Clancy’s book then aims to address how best to guide these abused children to come forward to report the crime and receive the help they need. Apparently, conventional wisdom suggests there is a single reaction after sexual abuse: trauma. Clancy might have oversold how much this affected the number of children who came forward, but the reviewer notes that it is entirely unfair to portray Clancy as somehow being sympathetic to pedophiles.
And yet that is what Clancy is accused of. The fact that laymen cannot seem to countenance any criticism as constructive and useful is problematic, but not limited to laymen. Even her colleagues have thought the worst about her work.

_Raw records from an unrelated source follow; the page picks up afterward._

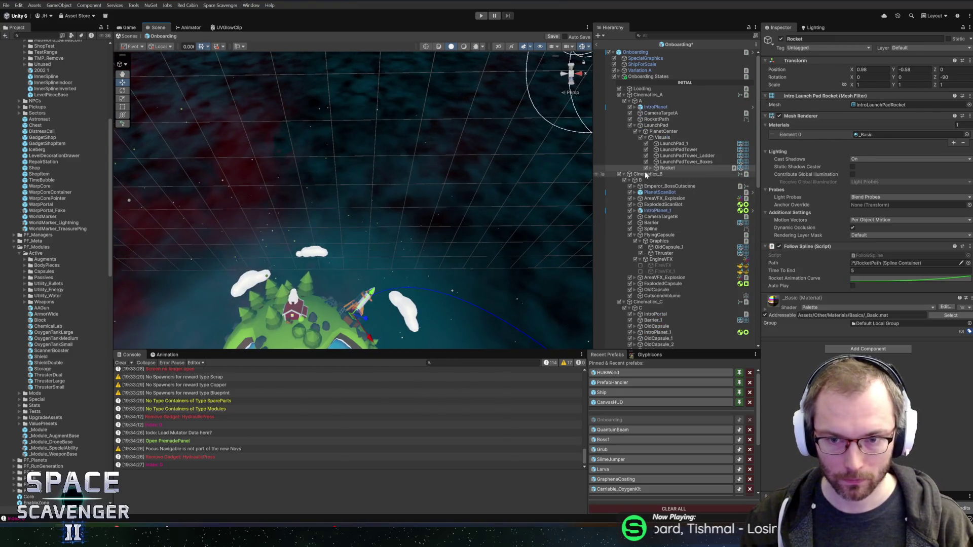
pyautogui.click(650, 168)
pyautogui.click(661, 181)
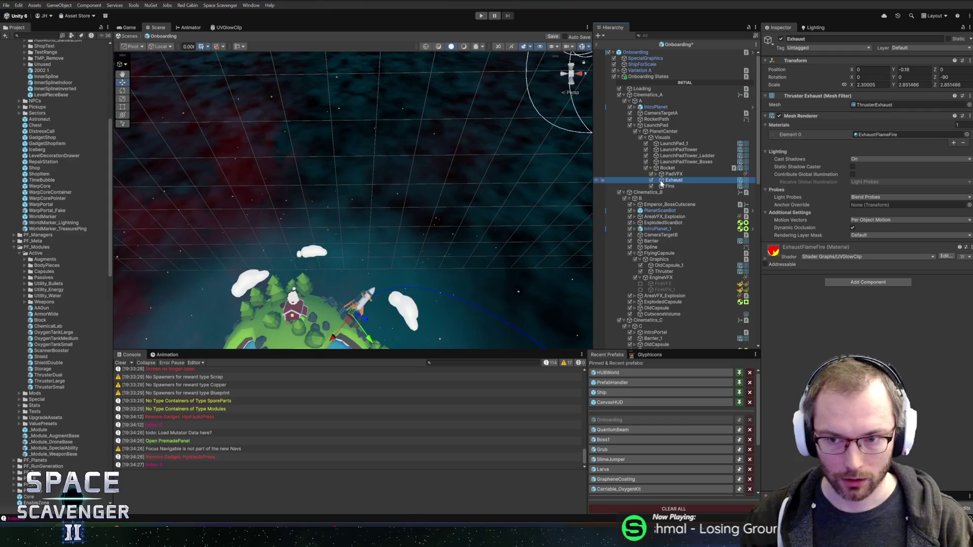
pyautogui.moveTo(459, 293); pyautogui.dragTo(325, 274)
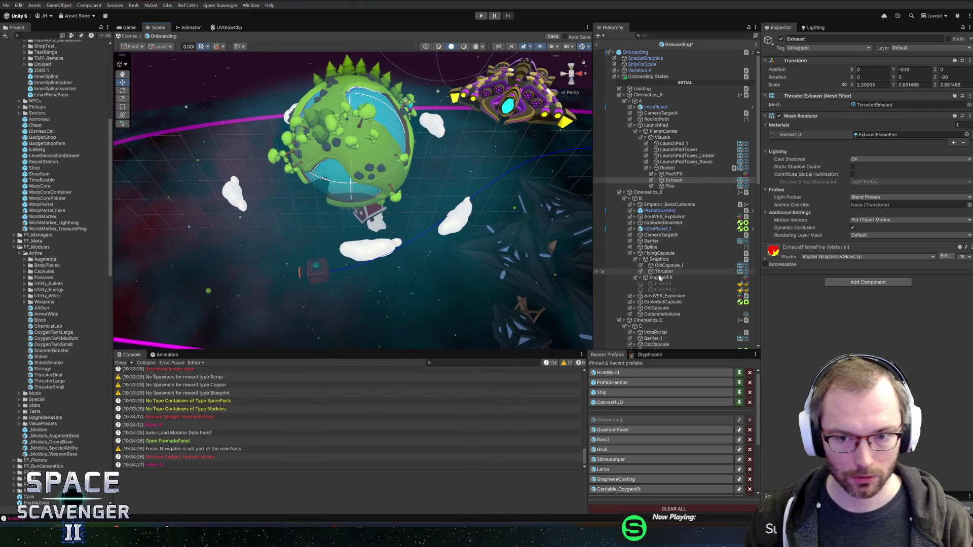
# Paste the Exhaust copy under the Thruster and reset its Transform.
pyautogui.click(664, 278)
pyautogui.click(667, 273)
pyautogui.press('Right')
pyautogui.click(665, 277)
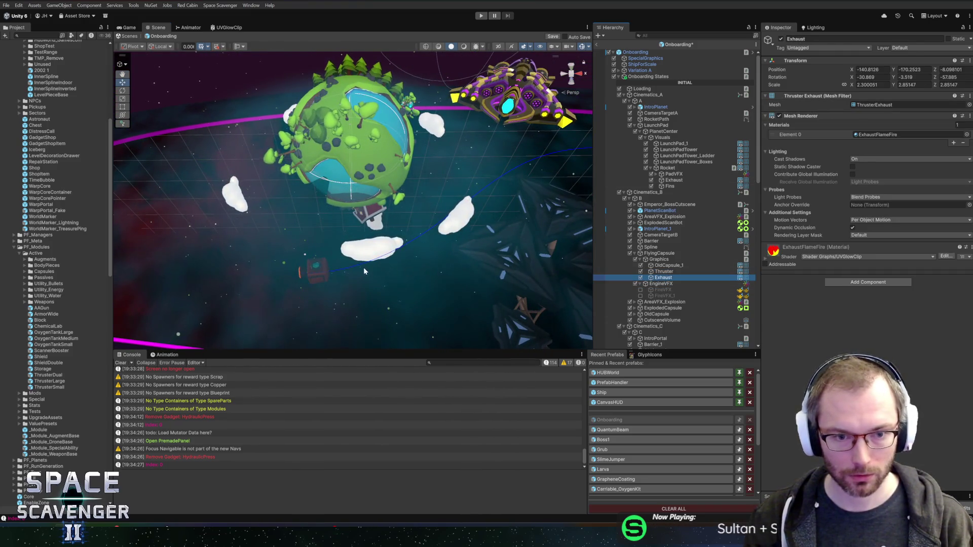
pyautogui.rightClick(853, 60)
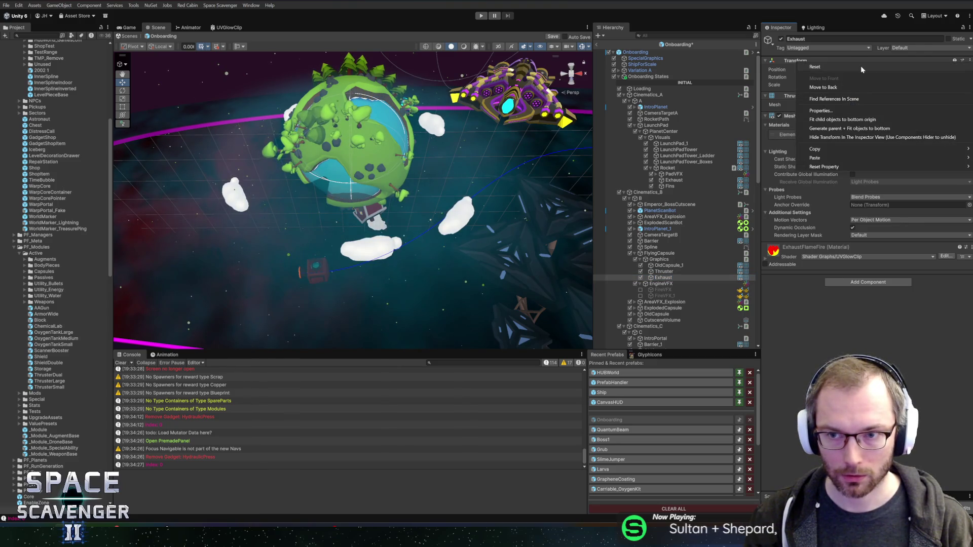
pyautogui.click(861, 65)
# Scale the Exhaust up uniformly to about 1.97 and slide it behind the Thruster.
pyautogui.press('f')
pyautogui.moveTo(355, 222); pyautogui.dragTo(306, 205)
pyautogui.press('e')
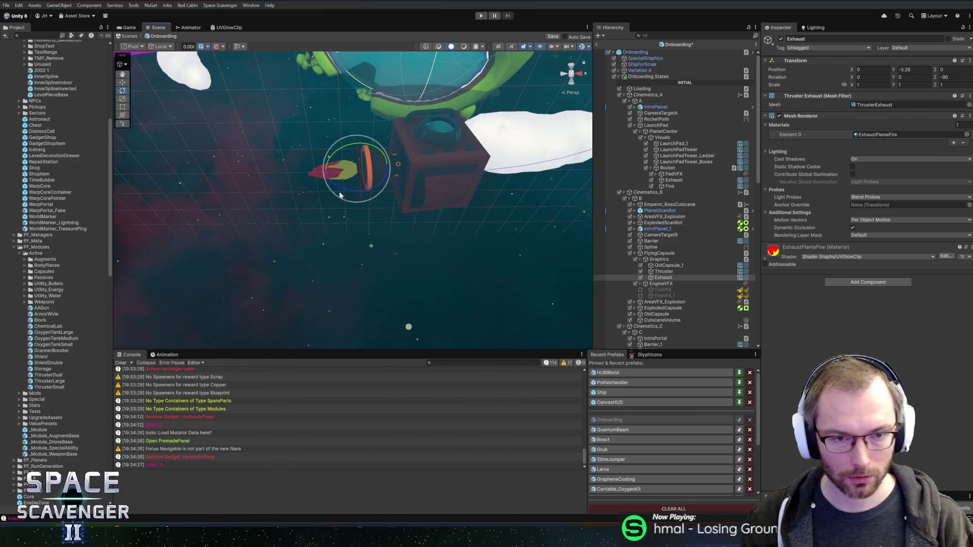
pyautogui.press('r')
pyautogui.moveTo(357, 168); pyautogui.dragTo(397, 170)
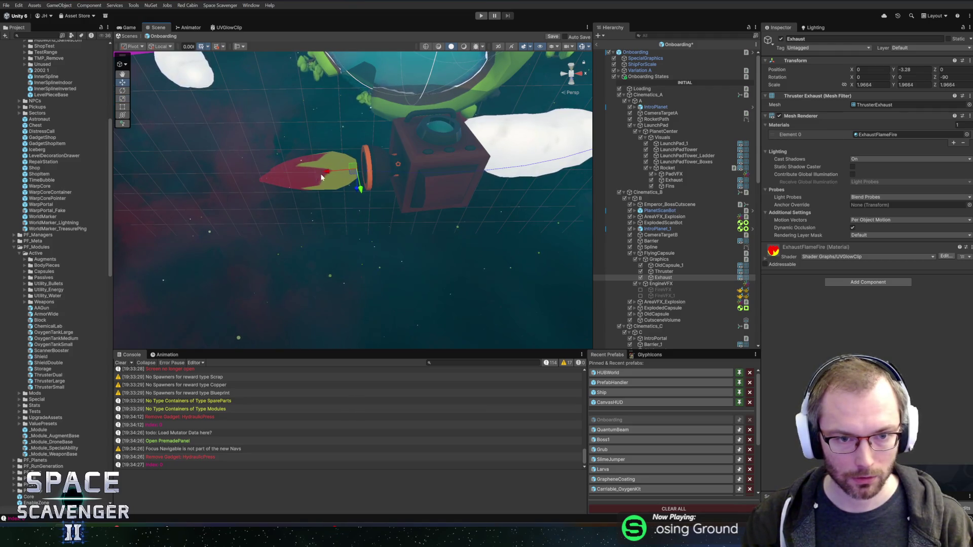
pyautogui.moveTo(324, 173); pyautogui.dragTo(389, 254)
# Stretch the Exhaust to roughly 1.85 × 2.85 × 2.85 scale, sitting at Y -2.8.
pyautogui.press('f')
pyautogui.press('r')
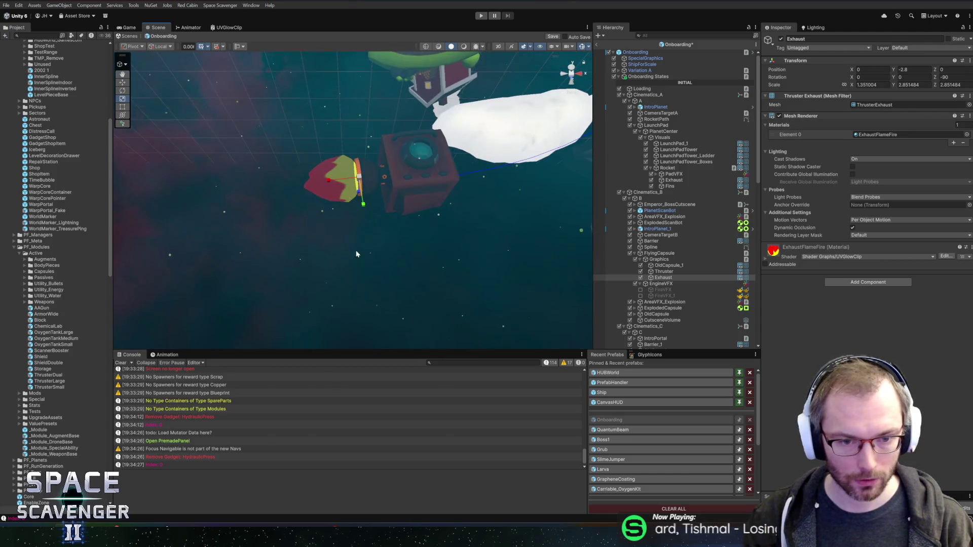
pyautogui.moveTo(329, 186); pyautogui.dragTo(315, 184)
pyautogui.scroll(-3)
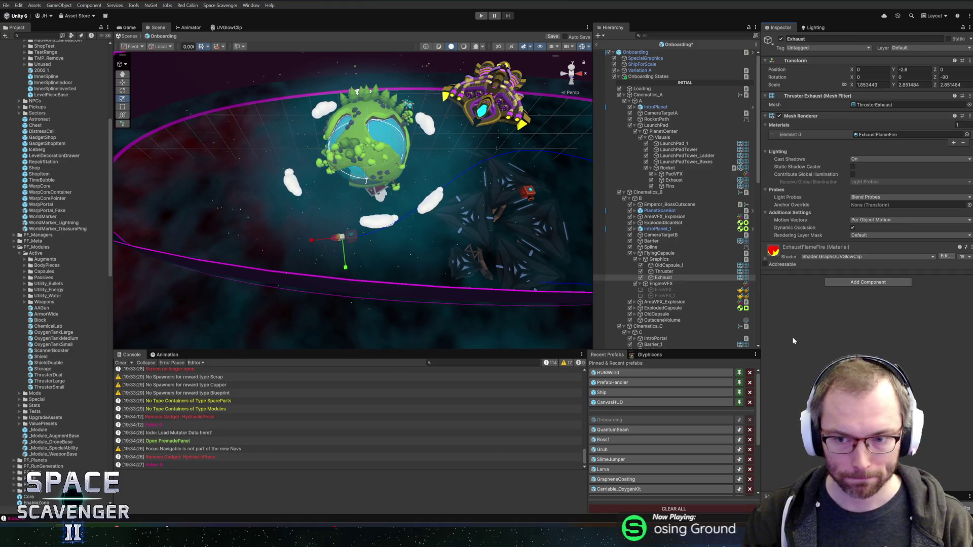
# Save the Onboarding prefab with Ctrl+S and select CutsceneVolume in the hierarchy.
pyautogui.click(766, 259)
pyautogui.press('ctrl+s')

It is cynical, but I am glad my research is not in such an emotionally charged field. Of course, I have seen strong personalities argue over arcane points, and rather vehemently, but in no case could any researcher be accused of abetting pedophiles and murderers.
The obvious lesson here is that science gives voice to even the wildest of ideas. The objectivity that science enjoys is based exclusively on the gathering of evidence. That’s it. The framing of the question, which methods to use, and how one draws conclusions is all subject to biases and politics. However, all scientists expect that once a method is selected, the data were in fact obtained exactly as stated and in the most complete and rigorous way possible. This is what allows one scientist to look on another’s work and criticize it. The reviewer of The Trauma Myth noted Clancy did not dwell on this idea, which is a shame. Intellectual honesty can often be at odds with political expediency or comfort. It seems that laymen and Clancy’s colleagues would do well to focus on those subjects, however many or few of them, who had not reported these sexual assaults, regardless of whether Clancy is correct or not.
The reviewer noted that the main point in The Trauma Myth is that sex crimes are underreported, and possibly due to children being confused by the fact that they had not felt traumatized (and thus somehow thought that they were not victims). I hope for their sakes that Clancy, her colleagues, and her current opponents can work to ensure that all victims of child abuse can come forward and obtain justice against the perpetrators.